Surface waters such as rivers, streams, and lakes, together with underground aquifers represent possible sources of potable water. Outbreaks of waterborne diseases such as cholera and typhoid fever in the 19th and early 20th centuries led to widespread development of water and wastewater treatment technologies to enhance overall water quality. Philadelphia draws its water from the Delaware and Schuylkill Rivers and until 1905, distributed it to the public without treatment. During this period, the city suffered from periodic outbreaks of e.g. typhoid fever (see Figure 1). In 1906, Philadelphia began filtering source water before distribution, which led to an immediate reduction in the number of outbreaks. The addition of a disinfection stage in 1913 further lowered the number of reported cases of typhoid fever.

Figure 1: Typhoid fever cases per 100,000 population from 1890 to 1935 in Philadelphia. Source: Davis and Cornwell (2013) “Introduction to Environmental Engineering,” McGraw-Hill, New York.

Groundwater from deep-well boreholes has a low risk of being contaminated with pathogenic organisms as it has passed through the soil on its way to the aquifer; the soil acts as a natural filter. However, groundwater may have high concentrations of dissolved minerals which can lead to e.g. hard water, and as such also requires treatment before entering the distribution system.

In the United States, all water drawn from surface sources must undergo filtration and disinfection before it can enter the distribution system and our homes. Such treatment of surface waters works to remove the threat of pathogenic microorganisms and additionally improves aesthetic properties such as taste, color, and odors. A typical municipal water treatment plant for a surface water supply includes the following treatment steps: Aeration, Coagulation, Sedimentation, Filtration, and Disinfection.


To demonstrate the steps of coagulation, sedimentation, and filtration that municipal water treatment plants use to purify surface water to meet the EPA’s standards for drinking water.



• 1x 500 mL of turbid surface water (contains 600 mg/L clay)

• 1x 500 L glass beaker

• 1x 10 mL glass beaker

• 1x 10 mL graduated cylinder

• 6 mL concentrated ferric chloride (FeCl3, 4000 mg/L)

• 1x stirring rod

• 1x turbidimeter


1. Collect 500 mL of turbid surface water and add it to the 500 mL glass beaker.

2. Measure 6 mL of the concentrated FeCl3 using the graduated cylinder and add it to the 10 mL glass beaker.

__________

**Activity 1:**
Copy the water treatment text word for word, starting with "Figure 1: Typhoid" and going on through "McGraw-Hill, New York.".
**Activity 2:**
According to the water treatment text, in what year did Philadelphia add a disinfection stage to its water treatment?

**Source material:**
__________

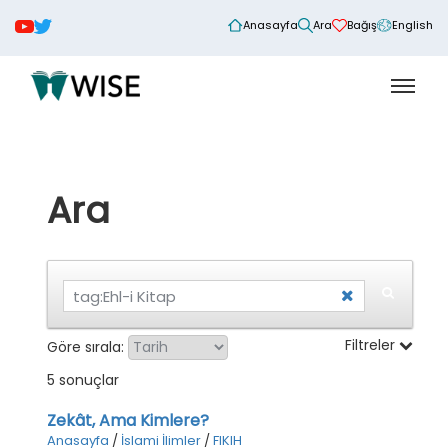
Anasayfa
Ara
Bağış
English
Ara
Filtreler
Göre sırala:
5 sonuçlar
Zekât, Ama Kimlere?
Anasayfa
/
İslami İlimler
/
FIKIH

__________

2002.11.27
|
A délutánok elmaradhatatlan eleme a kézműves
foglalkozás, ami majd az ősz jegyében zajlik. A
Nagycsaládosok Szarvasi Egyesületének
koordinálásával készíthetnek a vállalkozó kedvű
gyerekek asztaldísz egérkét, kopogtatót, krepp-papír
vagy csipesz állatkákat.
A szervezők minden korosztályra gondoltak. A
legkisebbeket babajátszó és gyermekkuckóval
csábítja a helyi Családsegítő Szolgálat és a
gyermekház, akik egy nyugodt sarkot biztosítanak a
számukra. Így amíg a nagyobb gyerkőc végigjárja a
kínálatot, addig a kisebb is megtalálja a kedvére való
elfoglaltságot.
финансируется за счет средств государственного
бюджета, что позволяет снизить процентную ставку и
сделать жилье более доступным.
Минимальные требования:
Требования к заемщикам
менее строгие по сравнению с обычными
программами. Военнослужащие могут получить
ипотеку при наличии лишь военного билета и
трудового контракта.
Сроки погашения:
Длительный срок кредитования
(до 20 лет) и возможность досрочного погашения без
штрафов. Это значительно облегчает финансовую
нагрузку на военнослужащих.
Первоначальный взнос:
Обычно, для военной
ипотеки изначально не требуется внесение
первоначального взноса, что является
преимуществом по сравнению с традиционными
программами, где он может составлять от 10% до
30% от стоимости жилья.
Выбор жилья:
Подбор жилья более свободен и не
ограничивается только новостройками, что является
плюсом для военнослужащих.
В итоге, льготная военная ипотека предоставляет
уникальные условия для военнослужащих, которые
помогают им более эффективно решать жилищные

__________

**Task result 1:**
Figure 1: Typhoid fever cases per 100,000 population from 1890 to 1935 in Philadelphia. Source: Davis and Cornwell (2013) “Introduction to Environmental Engineering,” McGraw-Hill, New York.

**Task result 2:**
1913